“If you’re not outraged, you’re not paying attention.”

“If you’re not outraged, you’re not paying attention.” These were, according to several reports, the words of a recent Facebook post by Heather Heyer, killed yesterday in an act of domestic terrorism. White supremacists marched in Charlottesville threatening violence while evoking their Nazi heroes; with torches and fascist salutes, they call for the restoration of regimes of racial terror. “If you’re not outraged, you’re not paying attention.”

“It is disheartening for black folk to see such a vile and despicable replay of history,” writes Michael Eric Dyson. I know that Jews, gays and many other Americans also feel disheartened — we feel our hearts ripped apart when we watch the torches, the Nazi “Heil!” salute, the sickening displays of resentment and anger. Prof.
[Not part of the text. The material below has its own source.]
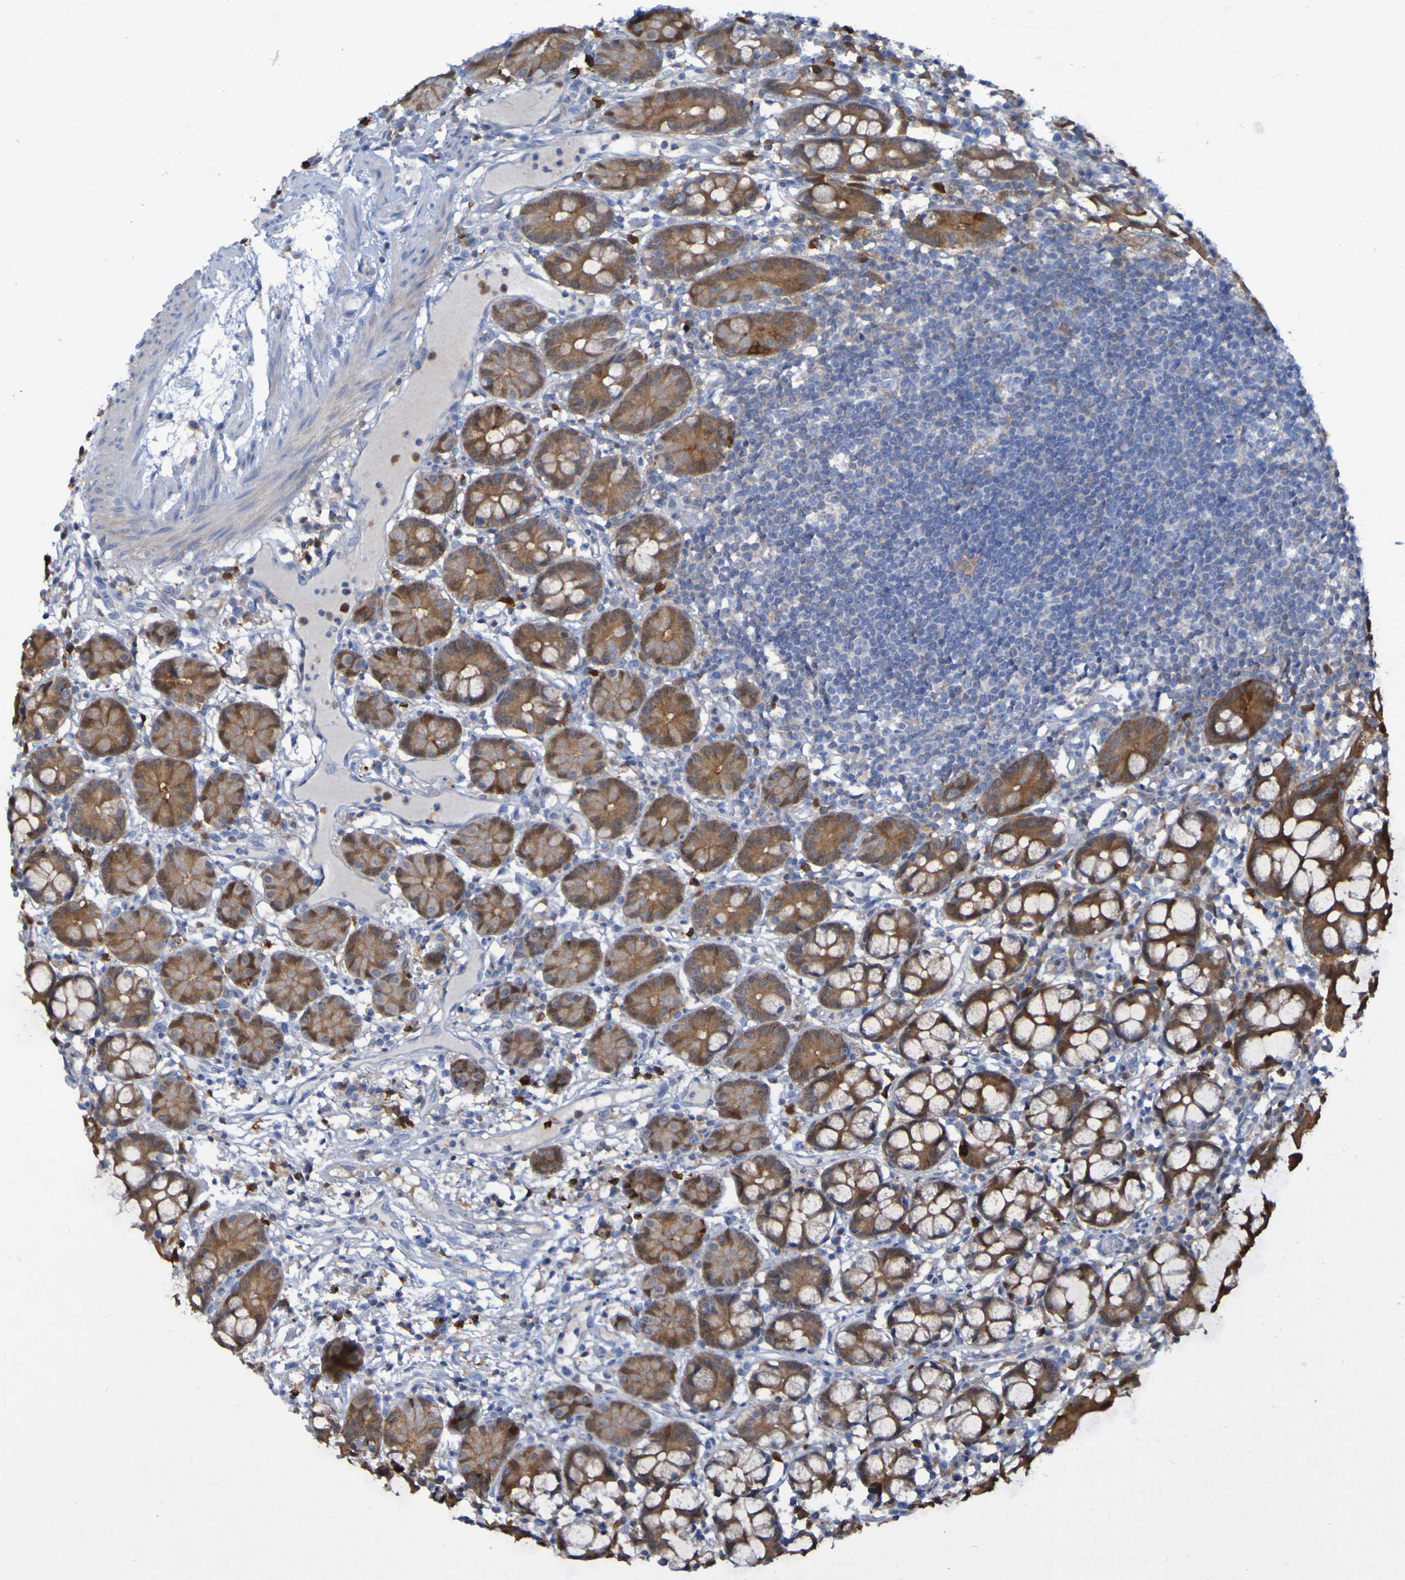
{"staining": {"intensity": "strong", "quantity": ">75%", "location": "cytoplasmic/membranous"}, "tissue": "small intestine", "cell_type": "Glandular cells", "image_type": "normal", "snomed": [{"axis": "morphology", "description": "Normal tissue, NOS"}, {"axis": "morphology", "description": "Cystadenocarcinoma, serous, Metastatic site"}, {"axis": "topography", "description": "Small intestine"}], "caption": "DAB immunohistochemical staining of normal human small intestine demonstrates strong cytoplasmic/membranous protein positivity in approximately >75% of glandular cells. The staining is performed using DAB brown chromogen to label protein expression. The nuclei are counter-stained blue using hematoxylin.", "gene": "MPPE1", "patient": {"sex": "female", "age": 61}}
Dyson goes on to say that “facing this unadorned hate tears open wounds from atrocities that we have confronted throughout our history.”
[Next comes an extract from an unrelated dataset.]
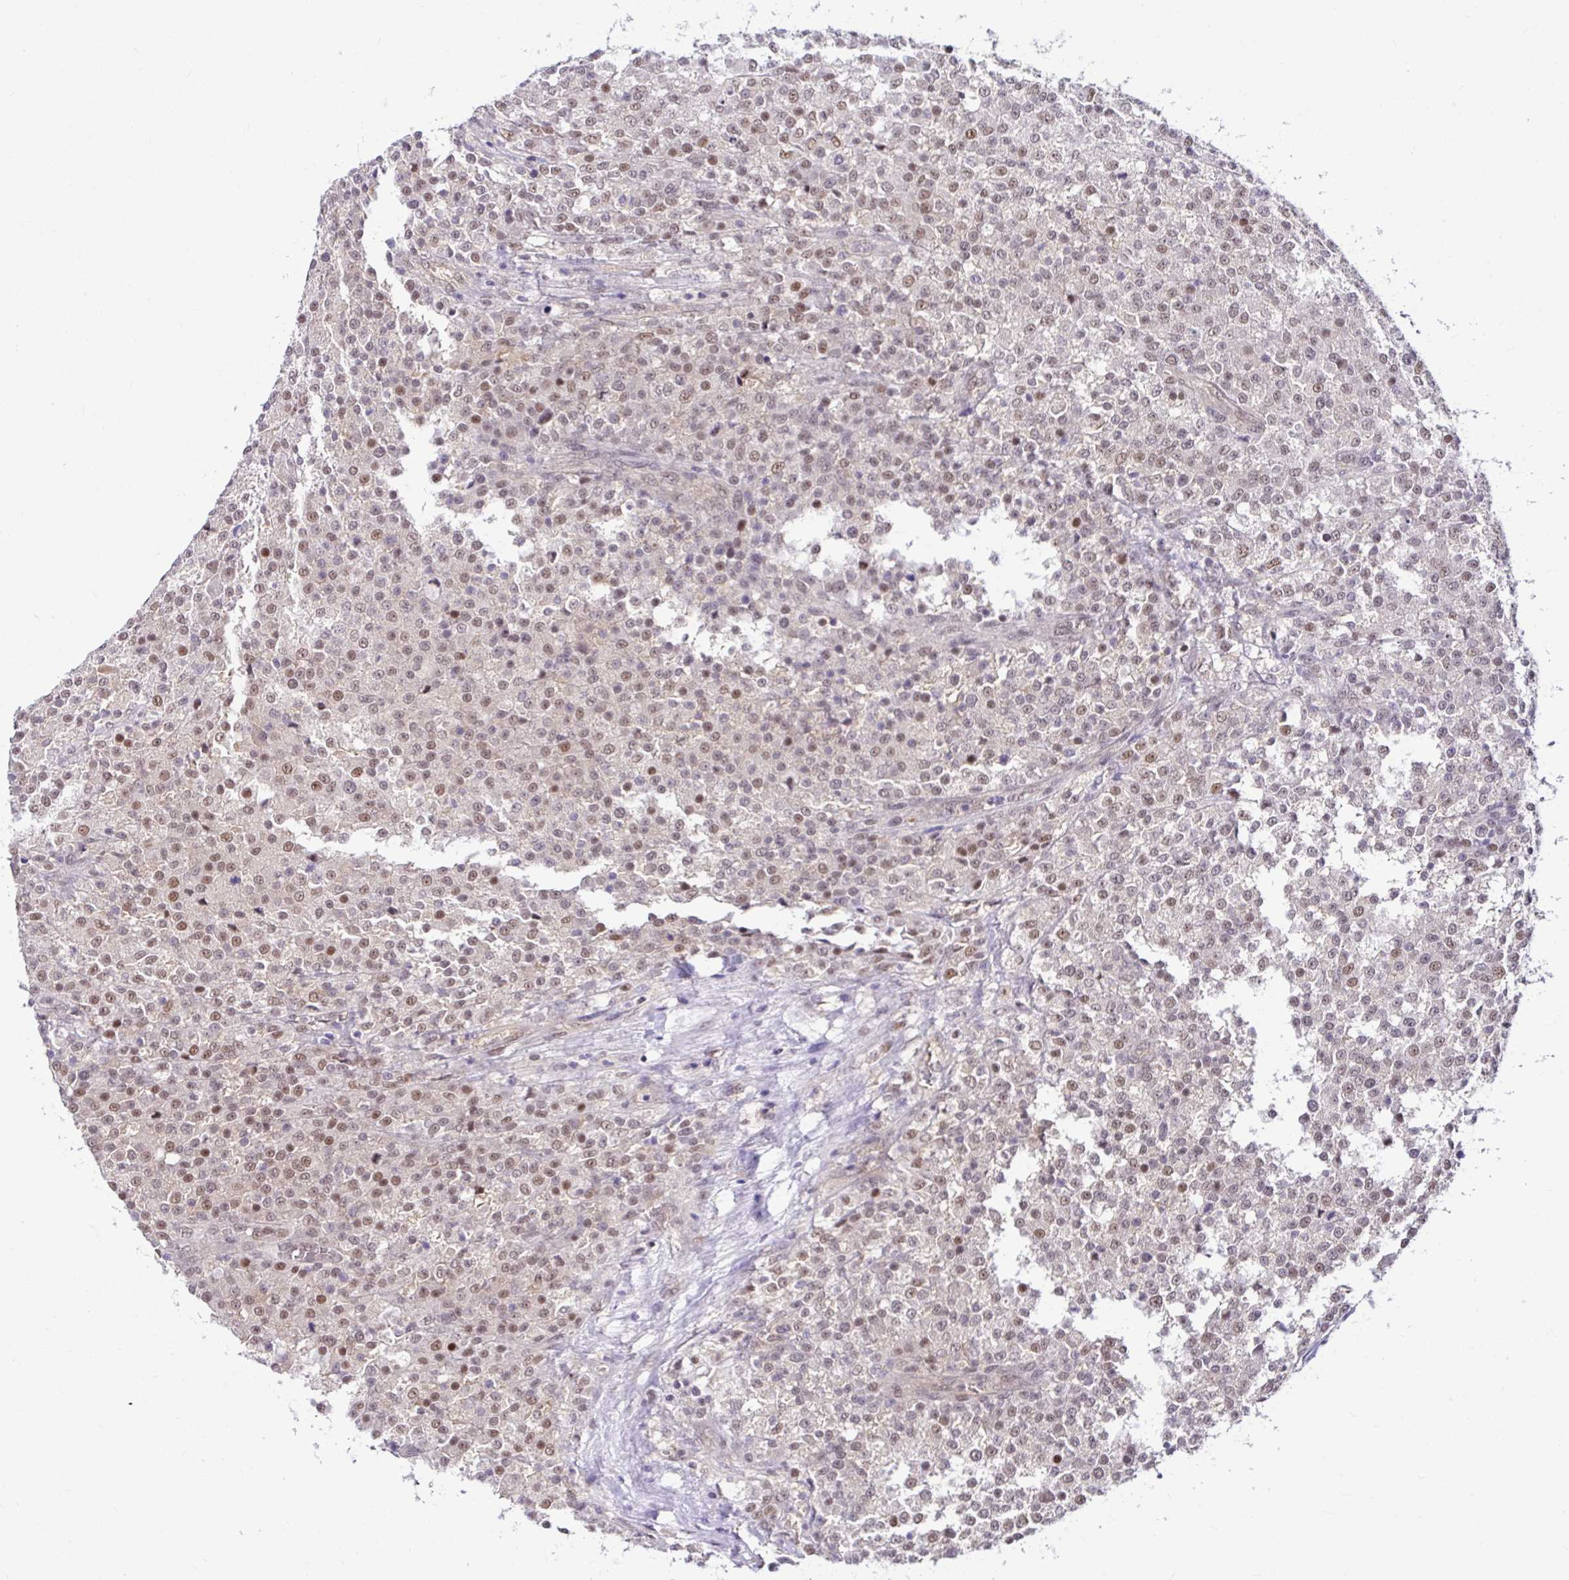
{"staining": {"intensity": "moderate", "quantity": "25%-75%", "location": "nuclear"}, "tissue": "testis cancer", "cell_type": "Tumor cells", "image_type": "cancer", "snomed": [{"axis": "morphology", "description": "Seminoma, NOS"}, {"axis": "topography", "description": "Testis"}], "caption": "Moderate nuclear positivity is seen in approximately 25%-75% of tumor cells in testis seminoma.", "gene": "PSMD3", "patient": {"sex": "male", "age": 59}}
But face it we must, and we must reject the rise of unadorned hate and American style Neo-Nazism. As educators and students, as participants in our local communities and in our national polity, we must confront those who would restore violence and terror as mechanisms for fulfilling their contemptible fantasies of white supremacy.

And we must remember Heather Heyer, whose outrage led to action in Charlottesville, and who lost her life fighting for what she believed. May her memory inspire others and be a blessing to her fellow Americans.